Two genes products involved in control of germination have been identified in tomato and tobacco. In these species, enzymatic weakening of the endosperm cap facilitate emergence of the radicle. The authors describe two genes encoding enzymes involved in this process: expansin and endo-beta-mannanase, both of which are specifically expressed in the endosperm cap of tomato.
Promoter trapping has also been used to identify genes with seed-specific expression patterns. One such gene, AtEPR, encodes an extensin-like protein. This gene is expressed in the endosperm during seed germination and has been shown to be under control of GAs.
The authors describe the application of microarray technology to identify genes involved in seed dormancy and germination. Proteomic approaches have also sought to identify seed-specific proteins. In one proteomic study, out of 1300 proteins identified from seeds, 74 were found to change in abundance during either the imbibition- or the radicle protrusion phase. Some novel proteins not previously thought to be involved in these processes were also identified.

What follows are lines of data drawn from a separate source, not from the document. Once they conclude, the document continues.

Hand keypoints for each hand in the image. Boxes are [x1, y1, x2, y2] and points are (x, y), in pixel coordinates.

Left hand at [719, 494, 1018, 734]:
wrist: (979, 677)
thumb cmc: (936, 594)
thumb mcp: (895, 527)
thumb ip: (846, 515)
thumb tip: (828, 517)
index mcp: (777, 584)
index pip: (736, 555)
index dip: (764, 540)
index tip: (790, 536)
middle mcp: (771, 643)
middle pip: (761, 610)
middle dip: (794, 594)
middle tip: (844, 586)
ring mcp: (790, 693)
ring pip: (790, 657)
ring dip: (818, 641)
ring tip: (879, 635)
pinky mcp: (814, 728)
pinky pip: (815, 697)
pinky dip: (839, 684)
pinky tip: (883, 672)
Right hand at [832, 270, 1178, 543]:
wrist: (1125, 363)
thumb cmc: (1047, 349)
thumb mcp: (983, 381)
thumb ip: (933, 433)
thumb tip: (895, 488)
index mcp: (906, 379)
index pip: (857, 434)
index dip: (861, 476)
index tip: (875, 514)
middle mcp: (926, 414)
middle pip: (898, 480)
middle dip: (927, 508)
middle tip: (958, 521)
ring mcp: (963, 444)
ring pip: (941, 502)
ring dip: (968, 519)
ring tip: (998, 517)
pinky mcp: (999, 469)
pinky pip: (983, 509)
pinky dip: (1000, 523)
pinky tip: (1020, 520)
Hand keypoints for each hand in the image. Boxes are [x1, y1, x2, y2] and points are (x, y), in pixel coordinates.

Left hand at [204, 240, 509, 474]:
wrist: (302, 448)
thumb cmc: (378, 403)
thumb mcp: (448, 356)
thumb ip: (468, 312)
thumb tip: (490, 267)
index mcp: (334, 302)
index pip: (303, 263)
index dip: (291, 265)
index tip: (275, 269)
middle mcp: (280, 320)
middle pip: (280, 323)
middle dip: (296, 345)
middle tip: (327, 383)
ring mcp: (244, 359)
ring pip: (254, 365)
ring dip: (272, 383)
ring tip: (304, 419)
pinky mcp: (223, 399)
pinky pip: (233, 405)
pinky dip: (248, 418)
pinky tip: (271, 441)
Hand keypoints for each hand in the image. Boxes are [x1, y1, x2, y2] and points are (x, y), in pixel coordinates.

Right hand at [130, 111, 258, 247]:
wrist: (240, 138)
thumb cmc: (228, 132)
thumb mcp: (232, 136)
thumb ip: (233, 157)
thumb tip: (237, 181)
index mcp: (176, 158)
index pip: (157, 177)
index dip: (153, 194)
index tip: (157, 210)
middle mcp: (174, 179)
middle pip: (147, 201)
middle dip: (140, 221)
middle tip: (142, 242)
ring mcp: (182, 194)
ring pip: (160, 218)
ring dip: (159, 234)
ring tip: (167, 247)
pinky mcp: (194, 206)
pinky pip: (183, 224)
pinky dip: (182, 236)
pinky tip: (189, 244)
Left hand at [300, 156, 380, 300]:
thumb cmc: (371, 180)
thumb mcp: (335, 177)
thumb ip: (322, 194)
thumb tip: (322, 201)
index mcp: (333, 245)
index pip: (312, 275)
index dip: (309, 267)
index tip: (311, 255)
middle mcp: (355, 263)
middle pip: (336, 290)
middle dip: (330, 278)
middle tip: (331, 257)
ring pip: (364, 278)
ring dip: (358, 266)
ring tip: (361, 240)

In conclusion, the authors point out that seed dormancy and germination are processes that involve a great number of genes and that are influenced by environmental and developmental factors. Both maternal and embryonic factors are critical during these processes. Genetic analysis has indicated the important role of ABA in seed dormancy and the requirement of GAs for germination. The authors express the hope that additional genes will be identified using molecular methods such as QTL mapping, genomics and proteomics. The functional analysis of novel genes, some of which may be involved in regulatory mechanisms independent of ABA and GA control, will enable an understanding of the entire processes of seed dormancy and seed germination.